A planet outside our solar system is losing its atmosphere, which is dissipating into a giant cloud, a study said.

GJ 436b is so close to its parent star — 33 times as close as the Earth is to the sun — that its atmosphere is evaporating, creating a large cloud around the planet, said David Ehrenreich, an astrophysicist at the University of Geneva and one of the study's authors.

"What we see is the planet kind of turning into an enormous monster much bigger than its star," Ehrenreich said.

The star is much fainter than our sun, and the evaporating gases are not swept away. Instead, the star "allows the huge cloud to gather," Ehrenreich said. He and his colleagues reported their findings in the journal Nature.

The researchers analyzed ultraviolet observations of the exoplanet, 33 light years from Earth and the approximate mass of Neptune. The planet orbits a small red dwarf star in the constellation Leo. As the planet loses mass, the cloud of hydrogen atoms continues to grow. Stellar radiation has given the cloud a long tail — 9 million miles — trailing the planet. The discovery could help scientists learn more about the rocky, Earth-size planets discovered by NASA's Kepler Space Telescope.

Birds shed light on language

Move over, parrots. There's another bird with some impressive "language" skills: the chestnut-crowned babbler. Scientists have discovered that the social birds can rearrange meaningless sounds in their calls to form meaningful messages.

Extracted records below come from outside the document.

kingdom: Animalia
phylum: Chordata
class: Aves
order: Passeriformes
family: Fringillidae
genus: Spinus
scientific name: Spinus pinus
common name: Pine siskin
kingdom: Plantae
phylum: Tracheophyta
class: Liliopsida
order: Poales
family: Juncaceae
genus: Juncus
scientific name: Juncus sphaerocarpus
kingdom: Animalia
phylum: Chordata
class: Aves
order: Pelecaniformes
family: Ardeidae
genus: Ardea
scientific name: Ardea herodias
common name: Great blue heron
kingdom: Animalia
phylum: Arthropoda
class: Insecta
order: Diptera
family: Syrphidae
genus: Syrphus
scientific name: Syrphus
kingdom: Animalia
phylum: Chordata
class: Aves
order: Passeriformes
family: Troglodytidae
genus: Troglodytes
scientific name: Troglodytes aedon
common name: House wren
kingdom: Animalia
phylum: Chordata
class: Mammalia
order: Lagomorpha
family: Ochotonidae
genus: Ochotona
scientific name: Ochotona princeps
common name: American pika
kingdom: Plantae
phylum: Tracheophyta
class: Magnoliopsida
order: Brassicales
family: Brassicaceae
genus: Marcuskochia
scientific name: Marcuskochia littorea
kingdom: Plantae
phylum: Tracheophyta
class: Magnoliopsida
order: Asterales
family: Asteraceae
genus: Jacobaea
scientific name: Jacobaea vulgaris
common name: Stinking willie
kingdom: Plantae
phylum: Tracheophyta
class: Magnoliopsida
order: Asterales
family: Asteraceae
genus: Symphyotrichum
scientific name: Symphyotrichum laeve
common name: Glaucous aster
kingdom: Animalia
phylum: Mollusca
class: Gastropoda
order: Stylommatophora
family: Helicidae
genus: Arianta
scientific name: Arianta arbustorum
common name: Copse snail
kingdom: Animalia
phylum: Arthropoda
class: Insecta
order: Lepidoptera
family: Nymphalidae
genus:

The findings, described in the journal PLOS Biology, may shed light on how the features of human language came to be. "Our results indicate that the capacity to rearrange meaningless sounds in order to create new signals occurs outside of humans," the authors wrote, and could hint at "a potential early step toward the generative phonemic system of human language."

One of the fundamental abilities that sets humans apart from other animals is language — the ability to string meaningless sounds together to communicate complex ideas to one another.

How your cat wants to be pet

How should you pet your cat? It's a question that's stumped pet owners for centuries, but science now has an answer. Here's what a team of researchers from the University of Lincoln in the UK found:

Cats do not like being stroked at the base of their tail — at least, that was the case for most of the 54 cats in this study, and another, smaller study. That's sort of a cat erogenous zone, and petting may overstimulate it, the team said.

The cats' favorite place to be pet: Their faces, especially around their lips, chins and cheeks, where they have scent glands. It doesn't seem to matter what order you pet the parts of your cat. That suggests that cats see petting as akin to grooming, which happens haphazardly between two friendly cats, rather than allorubbing, which always goes from tip to tail.

Lovebirds can turn heads

Lovebirds can rotate their heads up to 2,700 degrees a second, researchers report in the journal PLOS One. The speedy rotations allow for improved sight and reduced blur as they fly through dense forest environments.

After recording the birds in high-speed videos, researchers at Stanford University and elsewhere found that lovebirds turned their heads at the moment their wings covered their eyes, minimizing the time that their vision was obscured. The researchers hope the study will inspire camera rotation design in drones.